The British government has promised to intensify measures to tackle this problem, after the number of those making this perilous journey rose to more than 45,000 last year.

The newspaper reported that the proposed new law would mean that asylum applications from those arriving in small boats would not be accepted, and they would be transferred to a "safe third country" as soon as possible.

Home Secretary Soella Braverman told the newspaper: "Enough is enough. The British people want this to be resolved. They are tired of hard-line rhetoric and inappropriate action. These boats must be stopped."

The number of migrants arriving on the English coast has more than doubled in the past two years, and British Prime Minister Rishi Sunak has made stopping small boats one of his five main priorities after he came under pressure from MPs from his own party to find a solution to the flow of migrants from Europe to Britain by sea across the English Channel. .

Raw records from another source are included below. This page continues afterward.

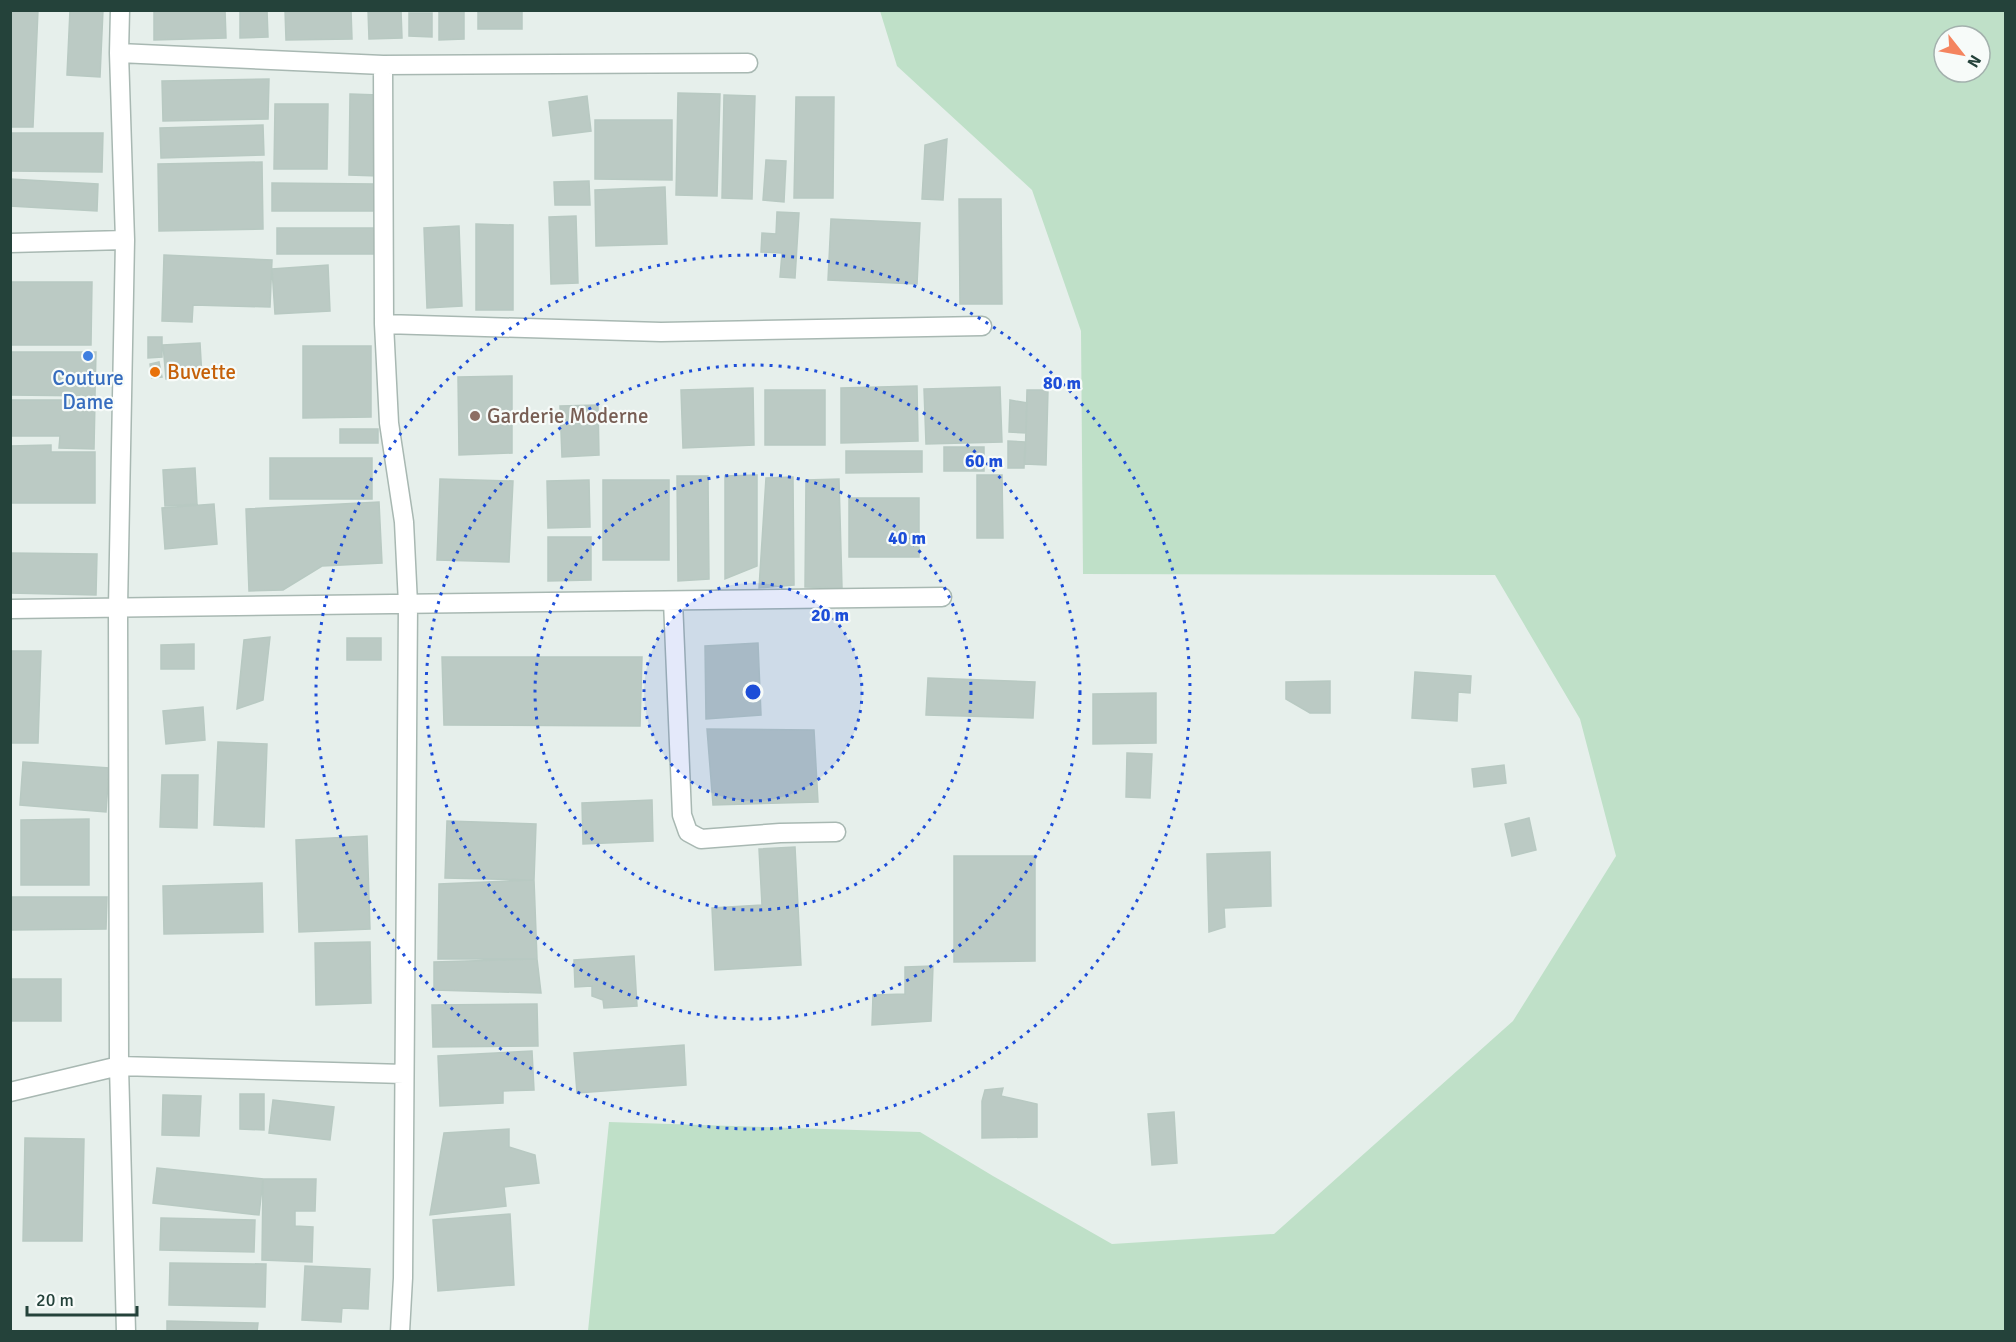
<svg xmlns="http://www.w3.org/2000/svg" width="2016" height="1342" font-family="Signika,sans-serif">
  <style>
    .green { fill: #bfe0c8; fill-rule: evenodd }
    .building { fill: #bbcac4; stroke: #b8c9c2; stroke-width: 1.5 }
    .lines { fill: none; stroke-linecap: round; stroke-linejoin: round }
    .street-casing { stroke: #a8b8b2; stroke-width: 21 }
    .street { stroke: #fff; stroke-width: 18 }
    .ring { fill: none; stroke: #1d4ed8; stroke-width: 3; stroke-dasharray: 3 6 }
    .shop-dot { fill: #3f7fe0; stroke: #f7fbf9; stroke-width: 2 }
    .food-dot { fill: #e8710a; stroke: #f7fbf9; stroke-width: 2 }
    .education-dot { fill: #8d6e63; stroke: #f7fbf9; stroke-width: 2 }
    .labels { text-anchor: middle; stroke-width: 4.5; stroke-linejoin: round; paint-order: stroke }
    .food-label { font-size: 21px; fill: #c56008; stroke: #f7fbf9; text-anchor: start }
    .shop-label { font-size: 21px; fill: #366cbe; stroke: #f7fbf9 }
    .education-label { font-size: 21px; fill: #785e54; stroke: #f7fbf9; text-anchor: start }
    .centre { fill: #1d4ed8; stroke: #f7fbf9; stroke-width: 3 }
    .ring-label { font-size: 18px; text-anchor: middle; font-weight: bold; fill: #1d4ed8; stroke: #f7fbf9; stroke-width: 4.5; stroke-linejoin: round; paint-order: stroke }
  </style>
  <rect width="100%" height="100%" fill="#e6efeb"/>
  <path class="green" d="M 880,11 L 2005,11 L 2005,1331 L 588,1331 L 609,1122 L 920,1132 L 993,1176 L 1112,1244 L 1274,1234 L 1513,1021 L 1616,856 L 1580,719 L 1495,575 L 1083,574 L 1081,331 L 1032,190 L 897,66 ZM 1944,36 L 1980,36 L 1980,72 L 1944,72 Z"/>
  <path class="building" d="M 10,10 L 38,10 L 33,127 L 10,127 Z
    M 70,10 L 103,10 L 100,77 L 67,75 Z
    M 154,10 L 225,10 L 226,38 L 154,40 Z
    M 240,10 L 267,10 L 268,37 L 240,38 Z
    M 285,10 L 351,10 L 352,39 L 286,40 Z
    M 368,10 L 401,10 L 402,38 L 369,39 Z
    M 439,10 L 464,10 L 464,39 L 439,40 Z
    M 478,10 L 522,10 L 522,29 L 478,29 Z
    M 409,13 L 432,13 L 432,37 L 409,36 Z
    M 269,79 L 268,119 L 163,121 L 162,81 Z
    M 678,93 L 720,94 L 717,196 L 676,195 Z
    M 350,94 L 378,95 L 378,176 L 349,175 Z
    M 724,95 L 755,96 L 752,199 L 722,198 Z
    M 587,96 L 591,131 L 553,136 L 549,102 Z
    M 796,97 L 834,97 L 833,198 L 794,198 Z
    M 275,104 L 328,104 L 327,169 L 274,169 Z
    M 595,120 L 672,120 L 672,180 L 595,179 Z
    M 263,125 L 264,155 L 161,158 L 160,128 Z
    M 10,133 L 103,133 L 102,172 L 10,171 Z
    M 947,139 L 943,200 L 922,199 L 925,145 Z
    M 766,160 L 786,161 L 784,202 L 763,200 Z
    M 262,162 L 263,229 L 159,231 L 158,164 Z
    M 10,179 L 98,184 L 97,211 L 10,206 Z
    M 589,181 L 590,205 L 555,205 L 554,182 Z
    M 272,183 L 375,184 L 374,211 L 272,211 Z
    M 665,187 L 667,244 L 596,246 L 595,190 Z
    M 959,199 L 1001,199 L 1002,304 L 960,304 Z
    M 777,212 L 799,213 L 795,278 L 780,277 L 782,253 L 761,252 L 762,233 L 776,234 Z
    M 576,216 L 578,283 L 551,284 L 549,217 Z
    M 831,219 L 920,223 L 917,284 L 828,280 Z
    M 476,224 L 513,225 L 513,310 L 476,310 Z
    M 459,226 L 462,306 L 427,308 L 424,228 Z
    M 277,228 L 375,228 L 375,254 L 277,254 Z
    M 164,255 L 272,260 L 270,307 L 193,305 L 192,322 L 162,321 Z
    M 328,265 L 330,311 L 275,314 L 272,269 Z
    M 10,282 L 92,282 L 91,345 L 10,345 Z
    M 148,337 L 162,337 L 162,357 L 148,358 Z
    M 200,343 L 202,377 L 166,379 L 163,345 Z
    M 303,346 L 371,346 L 371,417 L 303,418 Z
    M 10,352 L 96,352 L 95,396 L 10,395 Z
    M 159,362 L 162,377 L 152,378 L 150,364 Z
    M 512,376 L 512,453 L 459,455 L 458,377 Z
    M 917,386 L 918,441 L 841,443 L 841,388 Z
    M 1000,387 L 1002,442 L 926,444 L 924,389 Z
    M 753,388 L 754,445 L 683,448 L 681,390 Z
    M 765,390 L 825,390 L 825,445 L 765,445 Z
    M 1027,390 L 1048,390 L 1046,465 L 1025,464 Z
    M 10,400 L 95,400 L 94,449 L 59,448 L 60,436 L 10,436 Z
    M 1010,400 L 1027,403 L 1026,433 L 1009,432 Z
    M 598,405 L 599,455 L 562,457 L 560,406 Z
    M 340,429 L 378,429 L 378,443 L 340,443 Z
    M 1008,441 L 1025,442 L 1024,468 L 1008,468 Z
    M 51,445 L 51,452 L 95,452 L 95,503 L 10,503 L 10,446 Z
    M 944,447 L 984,447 L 984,471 L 944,471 Z
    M 846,451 L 922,451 L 922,472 L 846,473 Z
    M 270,458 L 372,458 L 372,499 L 270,499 Z
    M 195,468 L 197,504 L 165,506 L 163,470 Z
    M 757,475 L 757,566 L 725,579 L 725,476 Z
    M 977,475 L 1002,475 L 1003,538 L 977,538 Z
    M 677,476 L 708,476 L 709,579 L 678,581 Z
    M 793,477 L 794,585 L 759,588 L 766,478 Z
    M 440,479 L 513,481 L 509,562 L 437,560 Z
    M 839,479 L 842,588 L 805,587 L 806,480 Z
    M 589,480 L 590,527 L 548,528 L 547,481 Z
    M 603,480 L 669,480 L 669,560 L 603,560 Z
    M 849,498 L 919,498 L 919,557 L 849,557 Z
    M 379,502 L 382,563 L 322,566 L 283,590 L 249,591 L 246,509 Z
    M 214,504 L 217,544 L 165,549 L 162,508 Z
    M 548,537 L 591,537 L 591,580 L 548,581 Z
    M 10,553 L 97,554 L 96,595 L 10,593 Z
    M 270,637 L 263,700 L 237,709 L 244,640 Z
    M 347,638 L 381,638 L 381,660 L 347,660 Z
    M 758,643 L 761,715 L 706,719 L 705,646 Z
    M 194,644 L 194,669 L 161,669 L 161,645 Z
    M 10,651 L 41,651 L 38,743 L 10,743 Z
    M 442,657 L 642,657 L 640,726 L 444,725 Z
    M 1415,672 L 1471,676 L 1470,693 L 1458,692 L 1457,721 L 1412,718 Z
    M 928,678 L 1035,682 L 1033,718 L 926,715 Z
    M 1330,681 L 1330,713 L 1310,713 L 1286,699 L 1286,682 Z
    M 1156,693 L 1156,743 L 1093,744 L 1093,694 Z
    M 203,707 L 205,740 L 166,744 L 163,711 Z
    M 707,729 L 814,730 L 818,802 L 713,805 Z
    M 218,742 L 267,744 L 264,827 L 214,825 Z
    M 1127,753 L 1152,754 L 1150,798 L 1126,797 Z
    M 23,762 L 109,768 L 106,812 L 20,805 Z
    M 1504,765 L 1506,783 L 1474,787 L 1472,769 Z
    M 162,775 L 198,775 L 197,828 L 160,827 Z
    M 652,800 L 653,841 L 583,844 L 582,803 Z
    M 1529,818 L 1536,850 L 1512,856 L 1505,824 Z
    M 89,819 L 89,885 L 21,885 L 21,820 Z
    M 447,821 L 536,824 L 534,880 L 445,878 Z
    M 367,836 L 370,929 L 299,932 L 296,840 Z
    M 795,847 L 801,965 L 715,970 L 712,908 L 762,905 L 759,849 Z
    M 1270,852 L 1271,906 L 1224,908 L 1225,927 L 1209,932 L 1207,854 Z
    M 954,856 L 1035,856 L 1035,961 L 954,962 Z
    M 534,880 L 537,959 L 438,959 L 439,884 Z
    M 262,883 L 263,932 L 164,934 L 163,886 Z
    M 10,897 L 107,897 L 106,929 L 10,930 Z
    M 370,942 L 371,1003 L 316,1005 L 315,943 Z
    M 634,956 L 637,1006 L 604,1008 L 603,1000 L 592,996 L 592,986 L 575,987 L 574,960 Z
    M 537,959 L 541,993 L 434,990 L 434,962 Z
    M 933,966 L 931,1021 L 872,1025 L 873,995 L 905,994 L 905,967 Z
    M 10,979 L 61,979 L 61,1021 L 10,1021 Z
    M 537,1004 L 538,1046 L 433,1047 L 432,1005 Z
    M 684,1045 L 686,1085 L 577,1093 L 574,1053 Z
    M 532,1051 L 534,1090 L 503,1091 L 503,1103 L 440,1106 L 438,1056 Z
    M 1003,1088 L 1001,1096 L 1037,1104 L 1037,1137 L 982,1138 L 982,1101 L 985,1090 Z
    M 240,1094 L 264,1094 L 264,1130 L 240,1129 Z
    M 163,1095 L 201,1096 L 199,1136 L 162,1135 Z
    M 273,1100 L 334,1107 L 330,1140 L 269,1133 Z
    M 1174,1112 L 1177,1163 L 1152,1165 L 1148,1114 Z
    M 509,1129 L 509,1147 L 535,1155 L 539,1183 L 504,1187 L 506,1206 L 430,1215 L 444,1133 Z
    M 25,1138 L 84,1139 L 82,1241 L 23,1241 Z
    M 157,1168 L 263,1179 L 259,1215 L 153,1203 Z
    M 263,1179 L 316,1179 L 315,1211 L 295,1211 L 295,1226 L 313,1227 L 312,1262 L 262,1260 Z
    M 510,1214 L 514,1285 L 438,1291 L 433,1220 Z
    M 161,1218 L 255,1220 L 254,1252 L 160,1250 Z
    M 170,1263 L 266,1264 L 265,1307 L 169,1305 Z
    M 305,1266 L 370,1269 L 368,1309 L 342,1308 L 341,1322 L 302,1320 Z
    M 167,1321 L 258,1323 L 257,1332 L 167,1332 Z"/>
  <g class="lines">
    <defs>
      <path id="street" d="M 120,10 L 119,53 L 125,240 L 118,607 L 119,1066 L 126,1332
        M 119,53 L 383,65 L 748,63
        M 383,65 L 384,324 L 389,423 L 404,522 L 408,604 L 403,1278 L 400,1332
        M 10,243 L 125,240
        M 384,324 L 661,332 L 982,326
        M 673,601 L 682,815 L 688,832 L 701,839 L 780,833 L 836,832
        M 10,609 L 942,597
        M 10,1092 L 119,1066 L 404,1074"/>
    </defs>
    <use href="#street" class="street-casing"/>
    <use href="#street" class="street"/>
  </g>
  <circle cx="753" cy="692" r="109" fill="#1d4ed8" fill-opacity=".12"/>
  <g class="ring">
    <circle cx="753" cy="692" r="109"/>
    <circle cx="753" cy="692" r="218"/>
    <circle cx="753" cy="692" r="327"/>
    <circle cx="753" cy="692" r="437"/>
  </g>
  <circle class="shop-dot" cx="88" cy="356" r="6"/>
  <circle class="food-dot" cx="155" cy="372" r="6"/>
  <circle class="education-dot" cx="475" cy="416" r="6"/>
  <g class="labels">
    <g class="food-label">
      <text x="167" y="379">Buvette</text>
    </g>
    <g class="shop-label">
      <text x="88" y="385">Couture<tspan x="88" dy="24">Dame</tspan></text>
    </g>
    <g class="education-label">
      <text x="487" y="423">Garderie Moderne</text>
    </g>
  </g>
  <circle cx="753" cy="692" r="9" class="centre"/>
  <g class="ring-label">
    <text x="1062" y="389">80 m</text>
    <text x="984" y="467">60 m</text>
    <text x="907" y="544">40 m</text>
    <text x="830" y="621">20 m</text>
  </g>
  <rect width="2016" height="1342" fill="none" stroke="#24423a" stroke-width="24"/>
  <g transform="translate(1962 54) rotate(121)"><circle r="28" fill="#f7fbf9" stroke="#a3b1ad" stroke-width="1.5"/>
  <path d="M0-4.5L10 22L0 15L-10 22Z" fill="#f4845f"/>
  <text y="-9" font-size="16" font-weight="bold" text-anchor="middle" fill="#24423a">N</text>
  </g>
  <path d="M27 1306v9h110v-9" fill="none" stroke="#24423a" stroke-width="3"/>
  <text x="36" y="1306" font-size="18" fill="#24423a" stroke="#f7fbf9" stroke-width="4.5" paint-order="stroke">20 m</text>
</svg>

Sunak said - in an interview published today, Monday, in the newspaper "The Mail on Sunday" - that any individual who enters his country illegally will be prevented from staying in it, and added, "Be sure, if you come here illegally, you cannot stay."

Last year, former Prime Minister Boris Johnson approved a deal to send tens of thousands of migrants to Rwanda, more than 6,400 km away.

Many of the migrants came from Afghanistan, Syria or other war-torn countries.

That policy faced a legal battle, and the first air deportation was stopped at the last minute under an injunction from the European Court of Human Rights.

London's High Court ruled the deportation legal last December, but opponents are seeking to appeal that ruling.